The first time that Jeff and I went to Vienna we traveled there by bus from the town in Moravia where we were working at a university earning $100 a month, the average wage in what was then Czechoslovakia. It was 1991, not long after the Velvet Revolution, and our eyes had adjusted to the monotone colors of the post-Communist world. (Olomouc's main square on the right.)





In Vienna, the shops full of fur coats, Rolex watches, and elaborate cakes dazzled us; the prices shocked us. By sheer chance, we had a care package from Nancy with us because we hadn't had time to bring it back to our dorm room before catching the bus. We cursed the bulkiness of the box as we tromped through Vienna looking for a hotel we could afford.


But we were so grateful for Nancy's care package on our last day there when we had hours to go before the bus home and not even a schilling left for the ladies' room. We had a poor man's picnic of peanut butter direct from America and the rolls we'd stuffed in our pockets from the breakfast buffet that morning.




We went back to Vienna several times after that and, as our income grew, we could appreciate the deliciousness of Demel's, the English language bookshops, and the joy of spending a cold day inside a cozy weinstube.
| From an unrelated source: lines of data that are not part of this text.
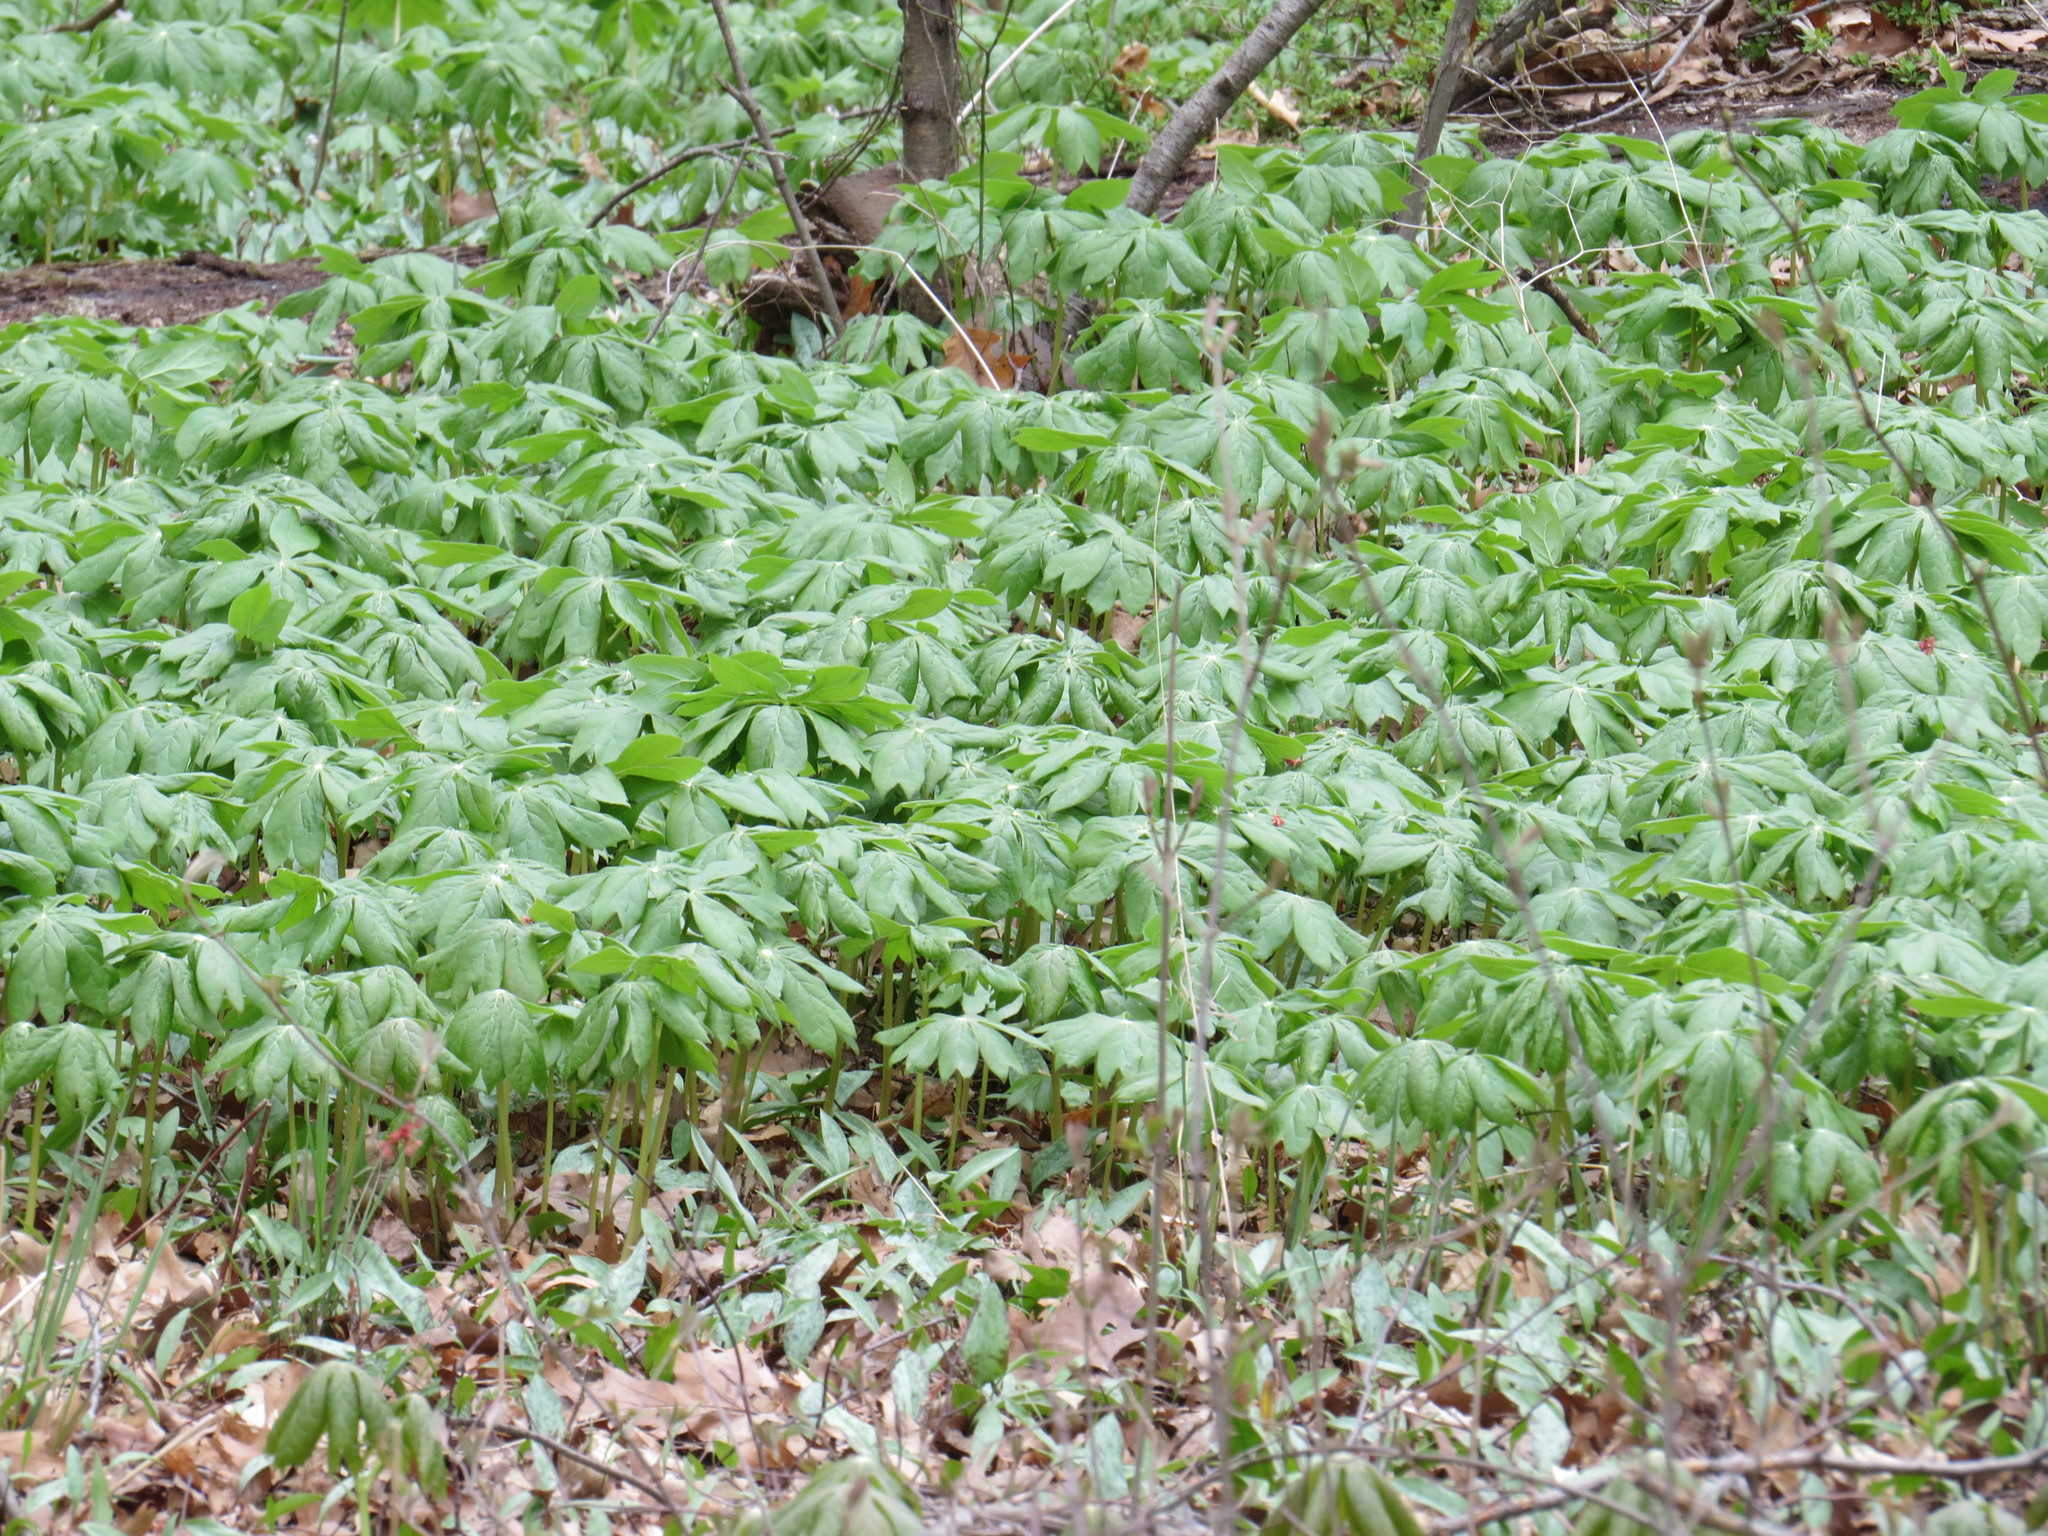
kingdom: Plantae
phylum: Tracheophyta
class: Magnoliopsida
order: Ranunculales
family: Berberidaceae
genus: Podophyllum
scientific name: Podophyllum peltatum
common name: Wild mandrake
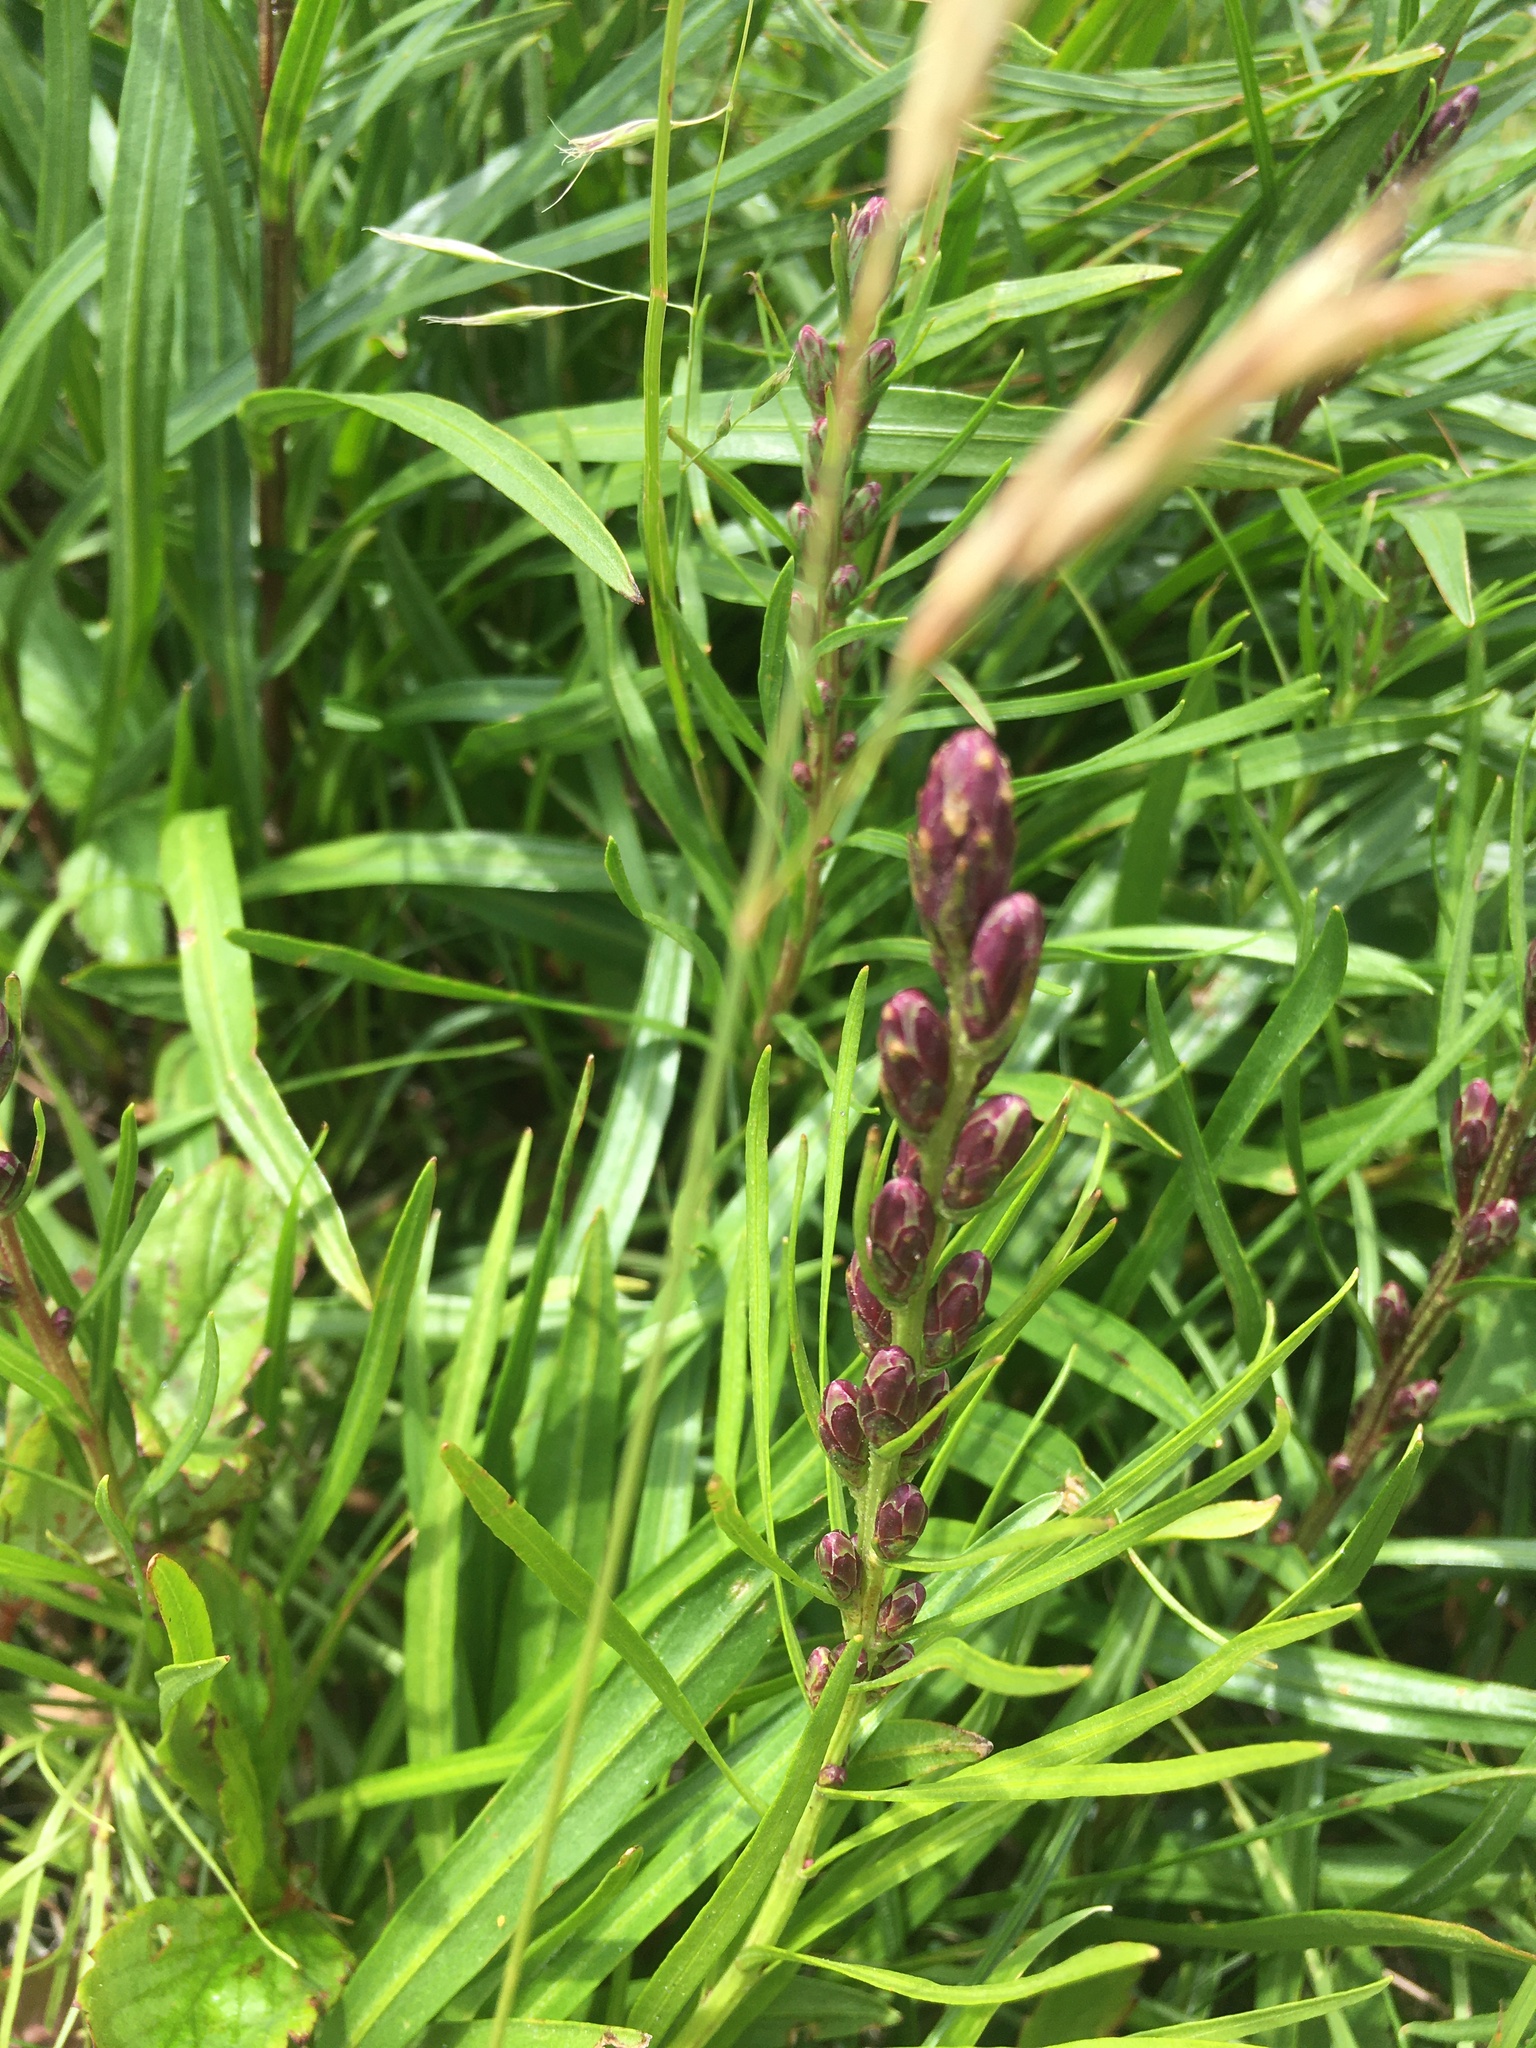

With so many memories of Vienna wrapped up in our Czech experience, we had to stop there with Luke on our way to Prague.












Vienna still dazzles with opulence, clinging to the glory days of the Hapsburg Empire. But the city's musty imperialism is offset, at least to a small extent, by more pedestrian traditions.










On our way back from dinner and a leisurely stroll through the streets crowded with late night revelers, we stumbled upon modernVienna's more egalitarian sense of grandeur.




The State Opera house was putting on Anna Bolena, and to our delight, and that of a hundred others who didn't have tickets, there was a live simulcast of the performance for the passersby. We stood for a while and enjoyed the music and spectacle that didn't cost us a cent. Too bad they didn't do this back in '91.